Scale factor = Length of the model car/ Length of the actual car
= 0.75/25
= 0.03
Thus, the scale factor is 0.03
To solve width, multiplying the actual width to the scale factor,
Width of the model car = Width of the car x scale factor
= 6 x 0.03
= 0.18
Therefore, the width of the model car is 0.18 feet,
Converting this into inches, multiplying 0.18 with 12
Thus, the model car has a width of 2.16 inches.

Question 35.
Figure PQRST is dilated with center P and a scale factor of 1.45. Under this dilation, it is mapped onto figure UVWXY. Figure UVWXYis then mapped onto ABCDE by a reflection about segment UV.

a) Tell whether PQRST and ABCDE are congruent or similar figures. Explain.
Answer: The reflection that maps UVWXYZ onto ABCDE does not change the size and shape of the figure. Thus, they are congruent. The dilation that maps PQRST onto UVWXYZ however enlarges the size of PQRST. Therefore, UVWXYZ and PQRST are similar.

b) Find m∠UYX.
Answer: UVWXYZ and PQRST are congruent, then their corresponding angles are equal. The angle P corresponds to angle U, Q to angle V and angle R corresponds to W. The corresponding angle of S is angle X and angle T corresponds to Y . Since angle T corresponds to angle Y, then T is equal to Y. Angle T is equal to 120 degree. Therefore, angle Y is equal to 120 degree.

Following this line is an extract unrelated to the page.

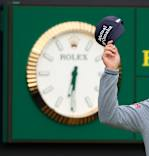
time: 6:30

c) The area of PQRST is 20 square inches. Find the area of ABCDE.
Answer: The area of ABCDE is also a dilated image of PQRST. So, by multiplying the area of the actual image which is 20 square inches to the scale factor, the area of ABCDE
Area of ABCED = Area of PQRST x Scale factor
= 20 x 1.45
= 29
Therefore, ABCDE has an area of 29 square inches.